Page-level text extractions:
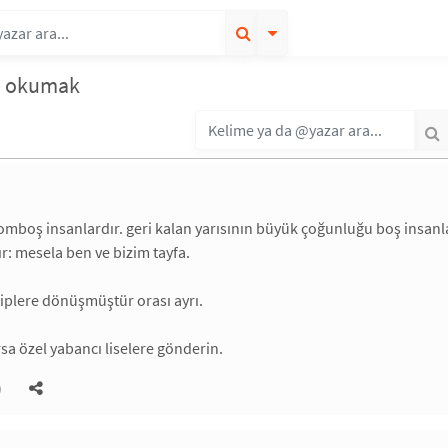
de okumak
 bomboş insanlardır. geri kalan yarısının büyük çoğunluğu boş insanl
ır: mesela ben ve bizim tayfa.
iplere dönüşmüştür orası ayrı.
a özel yabancı liselere gönderin.
)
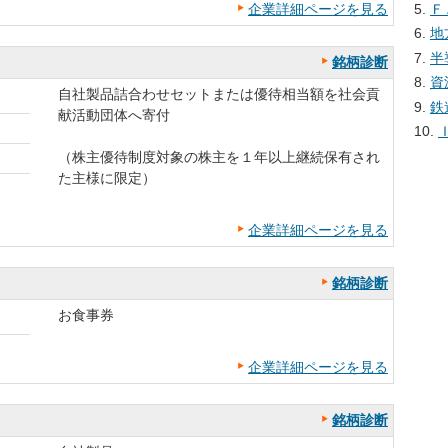
Ｆ
企業詳細ページを見る
地
半
銘柄診断
資
自社製品詰合わせセットまたは優待相当額を社会貢
鉄
献活動団体へ寄付
（株主優待制度対象の株主を１年以上継続保有され
た主様に限定）
企業詳細ページを見る
銘柄診断
お食事券
企業詳細ページを見る
銘柄診断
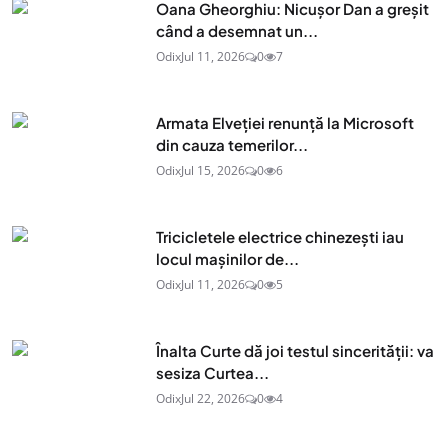
Oana Gheorghiu: Nicușor Dan a greșit
când a desemnat un...
Odix
Jul 11, 2026
0
7
Armata Elveției renunță la Microsoft
din cauza temerilor...
Odix
Jul 15, 2026
0
6
Tricicletele electrice chinezești iau
locul mașinilor de...
Odix
Jul 11, 2026
0
5
Înalta Curte dă joi testul sincerității: va
sesiza Curtea...
Odix
Jul 22, 2026
0
4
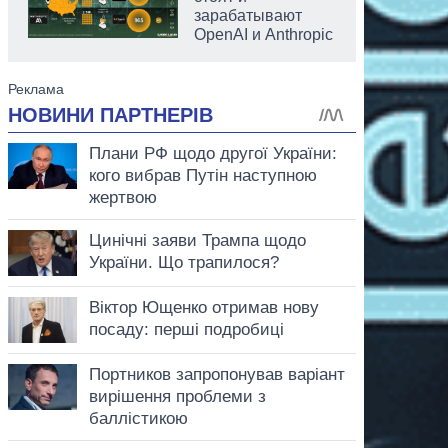
зарабатывают
OpenAI и Anthropic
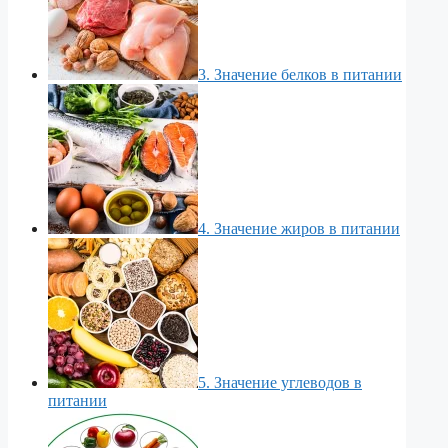
3. Значение белков в питании
4. Значение жиров в питании
5. Значение углеводов в
питании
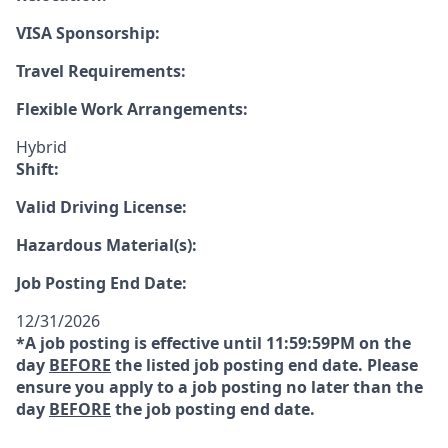
VISA Sponsorship:
Travel Requirements:
Flexible Work Arrangements:
Hybrid
Shift:
Valid Driving License:
Hazardous Material(s):
Job Posting End Date:
12/31/2026
*A job posting is effective until 11:59:59PM on the
day
BEFORE
the listed job posting end date. Please
ensure you apply to a job posting no later than the
day
BEFORE
the job posting end date.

▶ _WHAT THE TASK REQUIRES_:
All lines from the one holding "a özel yabancı liselere gönderin." through the last line of the records need to be copied exactly, both ends included, and the pictures left behind.

▶ _SOLUTION FOR THIS PROBLEM_:
a özel yabancı liselere gönderin.
)
Ｆ
企業詳細ページを見る
地
半
銘柄診断
資
自社製品詰合わせセットまたは優待相当額を社会貢
鉄
献活動団体へ寄付
（株主優待制度対象の株主を１年以上継続保有され
た主様に限定）
企業詳細ページを見る
銘柄診断
お食事券
企業詳細ページを見る
銘柄診断
Oana Gheorghiu: Nicușor Dan a greșit
când a desemnat un...
Odix
Jul 11, 2026
0
7
Armata Elveției renunță la Microsoft
din cauza temerilor...
Odix
Jul 15, 2026
0
6
Tricicletele electrice chinezești iau
locul mașinilor de...
Odix
Jul 11, 2026
0
5
Înalta Curte dă joi testul sincerității: va
sesiza Curtea...
Odix
Jul 22, 2026
0
4
зарабатывают
OpenAI и Anthropic
3. Значение белков в питании
4. Значение жиров в питании
5. Значение углеводов в
питании
VISA Sponsorship:
Travel Requirements:
Flexible Work Arrangements:
Hybrid
Shift:
Valid Driving License:
Hazardous Material(s):
Job Posting End Date:
12/31/2026
*A job posting is effective until 11:59:59PM on the
day
BEFORE
the listed job posting end date. Please
ensure you apply to a job posting no later than the
day
BEFORE
the job posting end date.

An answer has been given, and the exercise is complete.